Born and raised in the UK to American parents, FIA presidential candidate Tim Mayer worked with the governing body between 2009 and 2024, but his connections with motor racing go much deeper than that.
His father Teddy Mayer, who died in 2007, was one of the driving forces behind McLaren for almost two decades. From the company’s foundation in 1963, Mayer Sr provided the business acumen and lawyerly smarts, then took over the running of the business after Bruce McLaren’s death in 1970.
Mayer Jr was born in February 1966, just as his father and McLaren were scrambling to find an engine supplier for the team’s first F1 car.
Tim Mayer went on to study at Wellington College, a public school in Berkshire that has produced many world-class rugby players, before completing his studies in the US and enlisting in the army.
He returned to the world of motorsport in 1992 when former McLaren driver Emerson Fittipaldi tapped him up to become his general business manager. The attraction, Mayer would say later, was that Fittipaldi was tapering his racing career while he developed many other business interests.

After two years of working with the Brazilian, Mayer branched off on his own and founded G3 Communications, a consultancy company that was involved in the international broadcast of Champ Car races. This led to managerial roles in the series itself, and latterly a role as chief operating officer of IMSA in the mid-2000s.
At the end of the decade, Mayer returned to consultancy work and became a director of the Automobile Competition Committee for the United States, the body that acts as the official conduit between the FIA and the US race-sanctioning bodies. This side role grew into a position that was responsible for organising all world championship races on US soil.

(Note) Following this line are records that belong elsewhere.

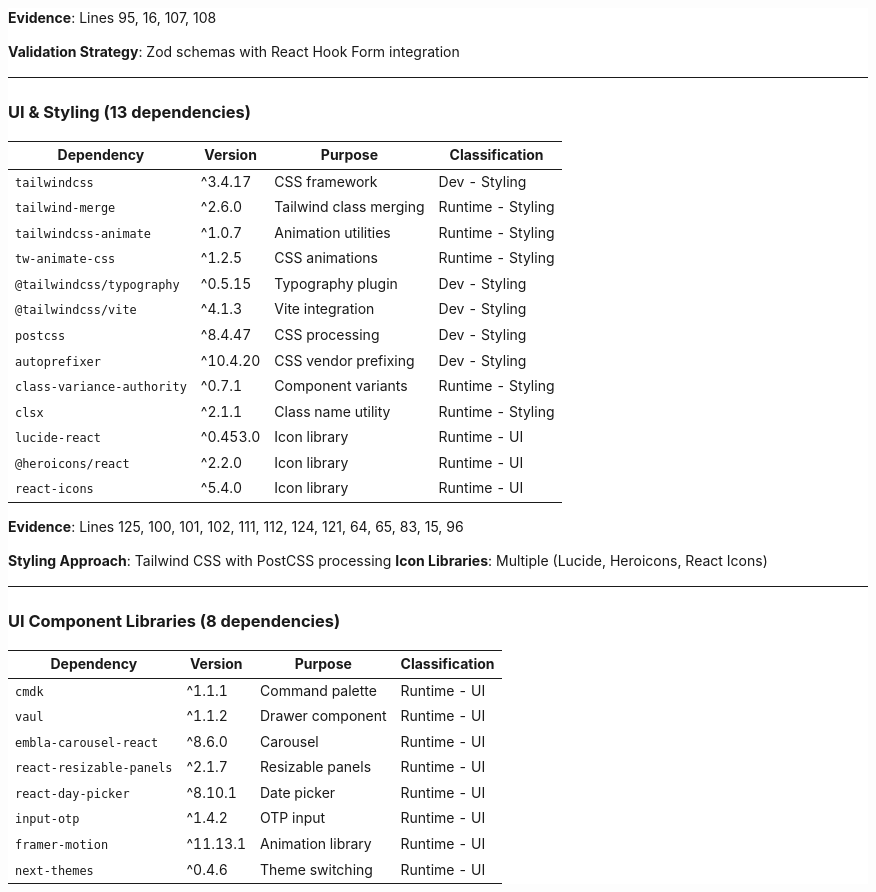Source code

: **Evidence**: Lines 95, 16, 107, 108

**Validation Strategy**: Zod schemas with React Hook Form integration

---

### UI & Styling (13 dependencies)
| Dependency | Version | Purpose | Classification |
|------------|---------|---------|----------------|
| `tailwindcss` | ^3.4.17 | CSS framework | Dev - Styling |
| `tailwind-merge` | ^2.6.0 | Tailwind class merging | Runtime - Styling |
| `tailwindcss-animate` | ^1.0.7 | Animation utilities | Runtime - Styling |
| `tw-animate-css` | ^1.2.5 | CSS animations | Runtime - Styling |
| `@tailwindcss/typography` | ^0.5.15 | Typography plugin | Dev - Styling |
| `@tailwindcss/vite` | ^4.1.3 | Vite integration | Dev - Styling |
| `postcss` | ^8.4.47 | CSS processing | Dev - Styling |
| `autoprefixer` | ^10.4.20 | CSS vendor prefixing | Dev - Styling |
| `class-variance-authority` | ^0.7.1 | Component variants | Runtime - Styling |
| `clsx` | ^2.1.1 | Class name utility | Runtime - Styling |
| `lucide-react` | ^0.453.0 | Icon library | Runtime - UI |
| `@heroicons/react` | ^2.2.0 | Icon library | Runtime - UI |
| `react-icons` | ^5.4.0 | Icon library | Runtime - UI |

**Evidence**: Lines 125, 100, 101, 102, 111, 112, 124, 121, 64, 65, 83, 15, 96

**Styling Approach**: Tailwind CSS with PostCSS processing
**Icon Libraries**: Multiple (Lucide, Heroicons, React Icons)

---

### UI Component Libraries (8 dependencies)
| Dependency | Version | Purpose | Classification |
|------------|---------|---------|----------------|
| `cmdk` | ^1.1.1 | Command palette | Runtime - UI |
| `vaul` | ^1.1.2 | Drawer component | Runtime - UI |
| `embla-carousel-react` | ^8.6.0 | Carousel | Runtime - UI |
| `react-resizable-panels` | ^2.1.7 | Resizable panels | Runtime - UI |
| `react-day-picker` | ^8.10.1 | Date picker | Runtime - UI |
| `input-otp` | ^1.4.2 | OTP input | Runtime - UI |
| `framer-motion` | ^11.13.1 | Animation library | Runtime - UI |
| `next-themes` | ^0.4.6 | Theme switching | Runtime - UI |
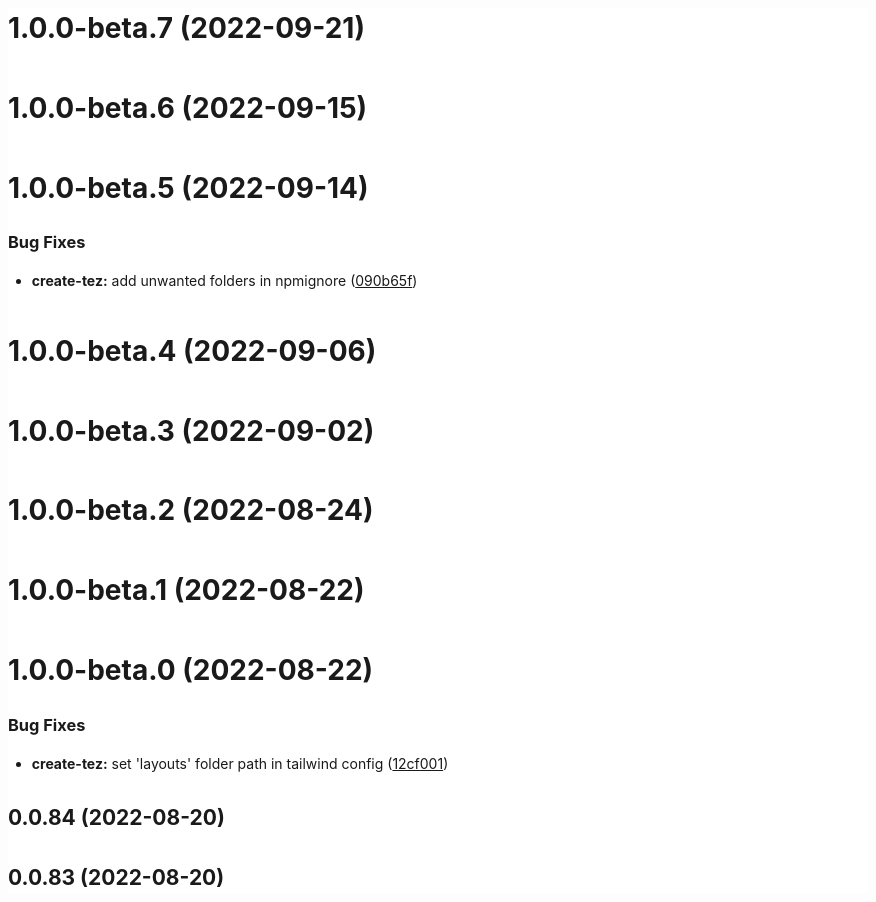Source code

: # 1.0.0-beta.7 (2022-09-21)



# 1.0.0-beta.6 (2022-09-15)



# 1.0.0-beta.5 (2022-09-14)


### Bug Fixes

* **create-tez:** add unwanted folders in npmignore ([090b65f](https://github.com/tezjs/tezjs/commit/090b65f5d68fe7f4db8e7fc90466922ab8ac4322))



# 1.0.0-beta.4 (2022-09-06)



# 1.0.0-beta.3 (2022-09-02)



# 1.0.0-beta.2 (2022-08-24)



# 1.0.0-beta.1 (2022-08-22)



# 1.0.0-beta.0 (2022-08-22)


### Bug Fixes

* **create-tez:** set 'layouts' folder path in tailwind config ([12cf001](https://github.com/tezjs/tezjs/commit/12cf001f30ba8ba821c5f02635de7949d0e7337a))



## 0.0.84 (2022-08-20)



## 0.0.83 (2022-08-20)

In parallel, Mayer joined the FIA’s roster of race stewards – officiating not just at F1 grands prix, but also at the likes of World Endurance Championship and World Touring Car Championship rounds. This being an unpaid position, he maintained his consultancy work and this is what, ultimately, brought him into conflict with motorsport's governing body.
Last year, Mayer was on the stewards’ panel at the US Grand Prix, which found the organiser had “failed to take reasonable measures, thus resulting in an unsafe condition” after a post-race track invasion. But, independently of his role as a steward, he subsequently represented the organiser – US Race Management – when it sought a right of review of the €500,000 fine and the key claim that it had failed to take reasonable measures to avoid the incursion.
Shortly afterwards, on the eve of the Qatar Grand Prix, Mayer was dismissed from his role as a steward – via a text message from a functionary rather than by president Mohammed Ben Sulayem himself, he claimed. Motorsport.com understands that Ben Sulayem regarded Mayer’s representation of the US GP organiser as a conflict of interest with the neutral role of a steward.
"For a federation that relies on volunteers, to fire by text somebody who has made a significant contribution does not speak well of the management of the federation," Mayer said afterwards.
Launching his bid for the presidency ahead of the British Grand Prix last week, Mayer claimed he was running not to exact retribution for his sacking, but to improve the governance of the FIA. Critics of the current regime highlight a lack of transparency and the centralisation of power under the president.
“It’s not about revenge,” Mayer said. “It’s about how we can drive the FIA forward.”